→ **WHAT TO DO**
Put every line of the listing below into a JSON list of strings, one string per line, skipping blank lines and leaving out the picture markers.

Records from a collection

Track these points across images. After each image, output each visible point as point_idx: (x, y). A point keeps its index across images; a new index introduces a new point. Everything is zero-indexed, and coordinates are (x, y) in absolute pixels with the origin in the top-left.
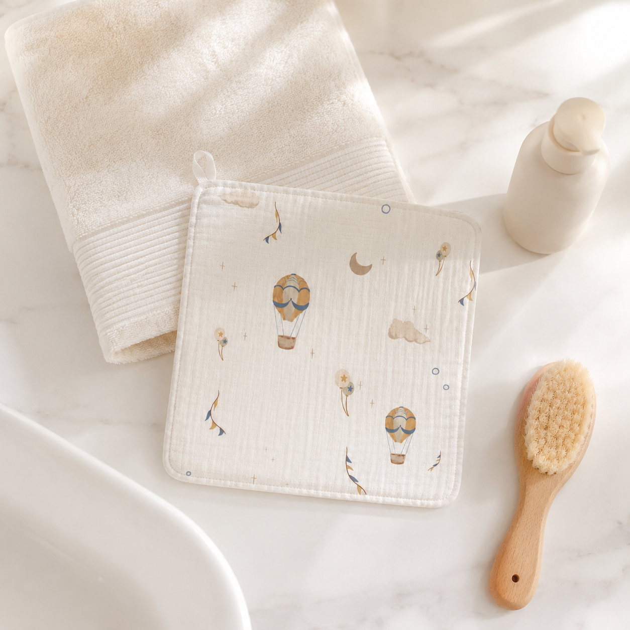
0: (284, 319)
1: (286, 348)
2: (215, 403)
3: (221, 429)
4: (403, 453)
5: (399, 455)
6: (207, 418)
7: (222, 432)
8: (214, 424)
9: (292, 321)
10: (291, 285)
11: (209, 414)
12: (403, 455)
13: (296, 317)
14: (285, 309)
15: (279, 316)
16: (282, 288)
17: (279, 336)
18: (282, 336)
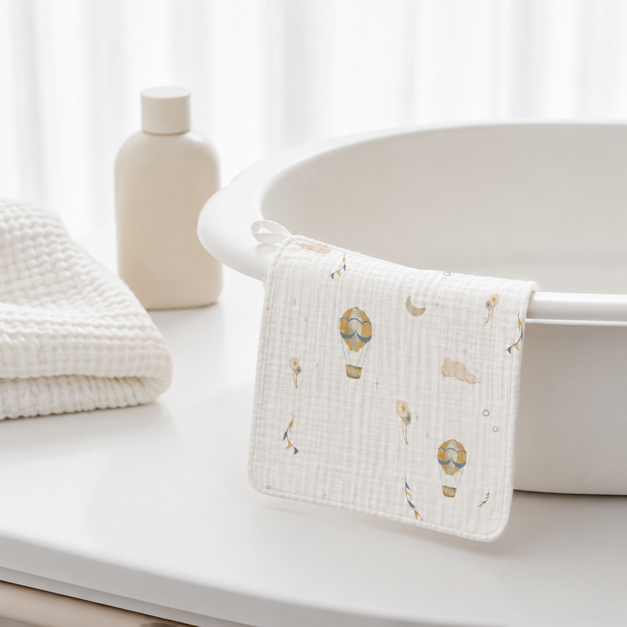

→ **REPLY**
[
  "Track these points across images. After each image, output each visible point as point_idx: (x, y). A point keeps its index across images; a new index introduces a new point. Everything is zero-indexed, and coordinates are (x, y) in absolute pixels with the origin in the top-left.",
  "0: (284, 319)",
  "1: (286, 348)",
  "2: (215, 403)",
  "3: (221, 429)",
  "4: (403, 453)",
  "5: (399, 455)",
  "6: (207, 418)",
  "7: (222, 432)",
  "8: (214, 424)",
  "9: (292, 321)",
  "10: (291, 285)",
  "11: (209, 414)",
  "12: (403, 455)",
  "13: (296, 317)",
  "14: (285, 309)",
  "15: (279, 316)",
  "16: (282, 288)",
  "17: (279, 336)",
  "18: (282, 336)"
]